For possible use in forming simulations, we focus on the CF-Max value, as shown in Figure 18.

But if our focus is on making big parts or complex shapes, we’ll look at the CF-Angle, the necking angle, as shown in Figure 19.

If you have a low CF-Angle, then it means that you can make a big complicated bend of that material. So here it's clear that the HR800HER100 material is better than the HR800HER75 material. Figure 18: Determining the cut edge ductility of four AHSS grades – using the new bending test – for possible use in forming simulations. Figure 19: Determining the necking angle of four AHSS steels.

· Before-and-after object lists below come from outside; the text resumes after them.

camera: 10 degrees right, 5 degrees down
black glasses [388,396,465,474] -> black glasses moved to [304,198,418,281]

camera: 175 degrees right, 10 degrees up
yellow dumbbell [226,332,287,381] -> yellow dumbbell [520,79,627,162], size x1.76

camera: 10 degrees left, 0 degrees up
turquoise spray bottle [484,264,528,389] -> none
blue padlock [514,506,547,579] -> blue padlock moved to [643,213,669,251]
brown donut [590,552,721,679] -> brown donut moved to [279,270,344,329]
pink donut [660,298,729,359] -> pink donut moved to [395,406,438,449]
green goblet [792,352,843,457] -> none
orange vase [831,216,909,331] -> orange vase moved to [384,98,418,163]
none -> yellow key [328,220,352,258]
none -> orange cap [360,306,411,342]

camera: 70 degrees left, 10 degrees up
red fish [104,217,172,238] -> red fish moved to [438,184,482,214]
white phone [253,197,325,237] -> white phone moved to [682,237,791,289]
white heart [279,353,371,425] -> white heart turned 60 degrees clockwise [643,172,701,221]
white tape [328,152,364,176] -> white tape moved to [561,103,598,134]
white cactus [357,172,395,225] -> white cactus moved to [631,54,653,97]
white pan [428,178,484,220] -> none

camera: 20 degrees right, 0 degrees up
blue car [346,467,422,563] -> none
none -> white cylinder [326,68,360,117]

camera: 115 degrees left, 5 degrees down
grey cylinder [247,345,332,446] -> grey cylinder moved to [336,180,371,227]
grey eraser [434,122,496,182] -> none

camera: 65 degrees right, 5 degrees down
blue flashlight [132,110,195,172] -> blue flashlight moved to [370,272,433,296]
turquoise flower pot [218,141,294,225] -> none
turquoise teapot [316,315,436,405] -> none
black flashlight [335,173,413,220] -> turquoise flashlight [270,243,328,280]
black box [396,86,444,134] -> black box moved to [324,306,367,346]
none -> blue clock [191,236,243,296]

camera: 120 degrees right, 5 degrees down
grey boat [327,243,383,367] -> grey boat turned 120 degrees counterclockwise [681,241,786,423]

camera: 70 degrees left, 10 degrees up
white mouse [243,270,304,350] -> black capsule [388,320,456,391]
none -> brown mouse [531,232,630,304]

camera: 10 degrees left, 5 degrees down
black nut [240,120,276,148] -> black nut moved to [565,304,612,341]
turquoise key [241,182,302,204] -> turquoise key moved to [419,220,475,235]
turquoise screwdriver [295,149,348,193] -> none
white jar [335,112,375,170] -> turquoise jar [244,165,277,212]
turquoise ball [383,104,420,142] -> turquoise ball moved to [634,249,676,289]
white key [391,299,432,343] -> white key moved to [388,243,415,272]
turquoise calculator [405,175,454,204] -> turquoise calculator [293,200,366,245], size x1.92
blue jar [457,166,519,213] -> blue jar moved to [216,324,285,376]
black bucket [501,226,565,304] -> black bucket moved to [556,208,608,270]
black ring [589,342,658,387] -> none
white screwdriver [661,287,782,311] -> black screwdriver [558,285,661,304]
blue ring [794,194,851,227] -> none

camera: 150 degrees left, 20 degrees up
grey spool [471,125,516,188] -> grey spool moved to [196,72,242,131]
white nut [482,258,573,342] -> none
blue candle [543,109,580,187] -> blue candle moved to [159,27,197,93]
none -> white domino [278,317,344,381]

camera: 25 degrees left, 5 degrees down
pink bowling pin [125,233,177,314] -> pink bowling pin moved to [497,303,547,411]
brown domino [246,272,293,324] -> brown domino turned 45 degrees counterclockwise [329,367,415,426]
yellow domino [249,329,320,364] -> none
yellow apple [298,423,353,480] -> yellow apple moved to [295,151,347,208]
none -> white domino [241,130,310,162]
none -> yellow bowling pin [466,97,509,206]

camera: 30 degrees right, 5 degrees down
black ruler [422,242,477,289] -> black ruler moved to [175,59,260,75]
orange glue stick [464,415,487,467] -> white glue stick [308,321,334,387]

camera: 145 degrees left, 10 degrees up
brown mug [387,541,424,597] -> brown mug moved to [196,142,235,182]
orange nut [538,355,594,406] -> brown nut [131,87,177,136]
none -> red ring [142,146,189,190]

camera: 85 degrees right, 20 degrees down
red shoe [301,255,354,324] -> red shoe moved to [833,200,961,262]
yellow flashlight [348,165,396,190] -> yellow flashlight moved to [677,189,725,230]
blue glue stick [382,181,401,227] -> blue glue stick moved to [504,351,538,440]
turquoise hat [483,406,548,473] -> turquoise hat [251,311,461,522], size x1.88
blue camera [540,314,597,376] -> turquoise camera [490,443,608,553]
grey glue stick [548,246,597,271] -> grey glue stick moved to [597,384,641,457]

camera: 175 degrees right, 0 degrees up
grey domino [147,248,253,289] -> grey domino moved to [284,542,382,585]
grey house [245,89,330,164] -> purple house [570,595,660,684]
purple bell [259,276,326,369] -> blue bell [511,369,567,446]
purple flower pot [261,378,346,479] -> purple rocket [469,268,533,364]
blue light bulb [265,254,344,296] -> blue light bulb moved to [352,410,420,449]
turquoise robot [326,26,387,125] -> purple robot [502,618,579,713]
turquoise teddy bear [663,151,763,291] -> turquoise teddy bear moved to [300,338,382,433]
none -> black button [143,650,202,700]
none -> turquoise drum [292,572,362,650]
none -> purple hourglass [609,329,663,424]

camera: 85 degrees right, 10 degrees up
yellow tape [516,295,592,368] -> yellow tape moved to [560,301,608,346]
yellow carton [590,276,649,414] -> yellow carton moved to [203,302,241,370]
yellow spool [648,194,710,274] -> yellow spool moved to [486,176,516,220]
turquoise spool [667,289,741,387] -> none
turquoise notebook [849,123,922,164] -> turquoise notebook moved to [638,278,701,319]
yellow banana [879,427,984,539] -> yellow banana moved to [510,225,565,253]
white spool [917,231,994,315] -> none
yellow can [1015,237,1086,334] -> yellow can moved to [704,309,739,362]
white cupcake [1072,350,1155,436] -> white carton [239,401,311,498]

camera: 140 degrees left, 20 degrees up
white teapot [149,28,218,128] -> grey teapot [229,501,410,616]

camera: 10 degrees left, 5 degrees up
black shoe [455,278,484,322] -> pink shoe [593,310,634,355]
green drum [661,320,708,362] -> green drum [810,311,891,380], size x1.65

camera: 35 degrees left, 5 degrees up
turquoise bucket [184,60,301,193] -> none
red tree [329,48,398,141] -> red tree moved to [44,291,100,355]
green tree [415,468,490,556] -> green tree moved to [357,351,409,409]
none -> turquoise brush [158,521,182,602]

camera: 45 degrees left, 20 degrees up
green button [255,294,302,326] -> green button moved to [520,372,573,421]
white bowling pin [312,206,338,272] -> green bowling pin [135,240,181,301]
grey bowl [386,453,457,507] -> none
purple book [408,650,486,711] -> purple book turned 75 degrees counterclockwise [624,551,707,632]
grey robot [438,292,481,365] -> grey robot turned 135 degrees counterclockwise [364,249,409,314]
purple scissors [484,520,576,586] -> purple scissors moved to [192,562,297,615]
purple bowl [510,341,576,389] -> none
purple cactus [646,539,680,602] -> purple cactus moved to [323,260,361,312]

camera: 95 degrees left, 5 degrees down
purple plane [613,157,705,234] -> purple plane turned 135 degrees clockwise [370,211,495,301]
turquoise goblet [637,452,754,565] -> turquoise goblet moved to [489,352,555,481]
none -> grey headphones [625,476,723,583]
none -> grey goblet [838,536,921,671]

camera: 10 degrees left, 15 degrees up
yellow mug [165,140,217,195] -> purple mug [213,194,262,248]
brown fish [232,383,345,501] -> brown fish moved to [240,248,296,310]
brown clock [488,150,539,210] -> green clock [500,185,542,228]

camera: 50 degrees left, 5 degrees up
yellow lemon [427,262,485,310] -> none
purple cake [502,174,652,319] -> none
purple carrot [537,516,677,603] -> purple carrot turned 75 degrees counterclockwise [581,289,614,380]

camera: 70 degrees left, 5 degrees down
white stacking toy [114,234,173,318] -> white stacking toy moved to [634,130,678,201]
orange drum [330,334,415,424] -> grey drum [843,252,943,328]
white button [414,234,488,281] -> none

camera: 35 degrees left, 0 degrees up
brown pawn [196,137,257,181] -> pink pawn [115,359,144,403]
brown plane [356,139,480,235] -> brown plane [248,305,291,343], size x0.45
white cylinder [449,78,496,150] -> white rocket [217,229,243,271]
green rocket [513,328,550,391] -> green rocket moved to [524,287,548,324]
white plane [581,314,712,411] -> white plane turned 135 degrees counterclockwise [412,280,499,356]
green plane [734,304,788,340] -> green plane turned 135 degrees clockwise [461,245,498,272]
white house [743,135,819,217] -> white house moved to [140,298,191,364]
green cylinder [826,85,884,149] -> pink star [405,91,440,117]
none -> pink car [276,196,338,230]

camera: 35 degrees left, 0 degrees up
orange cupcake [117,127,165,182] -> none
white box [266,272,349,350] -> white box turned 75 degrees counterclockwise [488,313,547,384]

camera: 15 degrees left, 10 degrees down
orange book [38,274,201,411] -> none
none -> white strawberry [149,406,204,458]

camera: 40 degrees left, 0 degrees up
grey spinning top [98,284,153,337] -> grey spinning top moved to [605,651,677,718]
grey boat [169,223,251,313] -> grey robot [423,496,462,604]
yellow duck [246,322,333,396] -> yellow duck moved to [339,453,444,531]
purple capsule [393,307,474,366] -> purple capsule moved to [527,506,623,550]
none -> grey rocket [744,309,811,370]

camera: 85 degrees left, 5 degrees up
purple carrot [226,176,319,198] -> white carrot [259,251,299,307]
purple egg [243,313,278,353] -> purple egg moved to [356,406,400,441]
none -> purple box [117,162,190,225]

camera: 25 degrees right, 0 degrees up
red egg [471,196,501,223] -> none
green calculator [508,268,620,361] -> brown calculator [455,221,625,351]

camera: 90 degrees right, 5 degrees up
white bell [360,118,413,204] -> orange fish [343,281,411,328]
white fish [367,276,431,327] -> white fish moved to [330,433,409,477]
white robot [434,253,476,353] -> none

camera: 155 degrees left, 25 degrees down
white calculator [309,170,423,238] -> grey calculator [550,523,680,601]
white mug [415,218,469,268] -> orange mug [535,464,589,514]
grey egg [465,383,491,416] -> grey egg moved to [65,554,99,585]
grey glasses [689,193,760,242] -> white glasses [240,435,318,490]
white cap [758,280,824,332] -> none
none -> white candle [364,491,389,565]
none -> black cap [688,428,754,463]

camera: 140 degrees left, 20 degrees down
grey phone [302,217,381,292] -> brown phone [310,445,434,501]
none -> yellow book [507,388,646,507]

## Using the results from the new bending test for AHSS forming simulations

How would we implement these kinds of tests into a forming simulation? For example, to determine if we’ll have a split edge or not in the stamped part? The CF-Max values will depend on the strain concentration parameters Delta and exponent b1. And Delta and b1 can be varied by knife radius and sample height: so, we can test a lot of different scenarios. We set up our normal stamping simulation, checking the part in the critical area highlighted in Figure 20.

In these critical areas you can extract the same type of sections that you do in the bending test. In Figures 21 and 22 we can see that you will have a similar kind of appearance along the cut edge and in a vertical strain as well. Figure 20: Using the new ductility bending test to check critical areas on formed AHSS automotive parts. Figure 21: Checking the horizontal and vertical sections of a proposed auto part.  Figure 22: Calculating the delta – the distance between inflection points.

From the extracted sections we can calculate the concentration factors that we have learned from our cut edge bending tests. One was the delta value – the distance between the inflection points where the slope changes sign. The other is the exponent, where we fit this exponential function into the actual section of the part. And then in the part itself, we determine a maximum strain of 52%.

To compare our simulation results to our test values, we must ask: have we already tested these kinds of strain concentrations, delta and exponent b1? Or do we need to increase our test matrix to get them tested?

For this part in this simulation, we have a Delta of 12, an exponent of -0.09, and a max strain of 52%. From our tests, we have a delta value almost reaching 12 for the 25mm tall sample and our lowest possible exponent is minus 0.2 – it’s not all the way down to 0.1, which is what we are looking for. Figure 23: Looking for the necessary exponent and delta. Diameter: Individual standard deviations are used to calculate the intervals.

But you can see the trend: in general, when we reduce the exponents, the CF max value will also be reduced. The CF max value from the test is approximately between 42% and 52%, and we have the part strain – which is 52% in this case. This indicates that the material is at a high risk of necking if we accept this kind of forming sequence.

This is how we think this new bending test could be implemented into actual AHSS parts – with a little bit higher safety margin compared to using maximum strains – by calculating for necking strain rather than failure strain.

## Summary: a useful new cut edge bending test that needs to industrial validation

• This new Cut Edge Bending Test is simpler than the double-bending test and very quick to set up.
• Analysis of results can almost be fully automated.
• You can test different strain gradients along and normal to the cut edge, and they are simple to vary: e.g., the height of the sample, the knife radius, etc.
• You get both geometrical (CF-Angle or necking angle) and necking strain (CF-Max) results, so you can compare strain for simulation limits and compare materials to each other with geometrical results.
• You can test shear edges, applying different cutting angles and clearances.
• Applying pre-straining is very simple compared to the hole expansion test, where it’s very difficult to do.
• We would like to suggest this test has a practical implementation for forming simulations; but this is to be validated in industrial test cases.
• One drawback: this test delivers no strain gradients through the thickness direction – another parameter that potentially adds complexity to the challenging world of cut edge strains.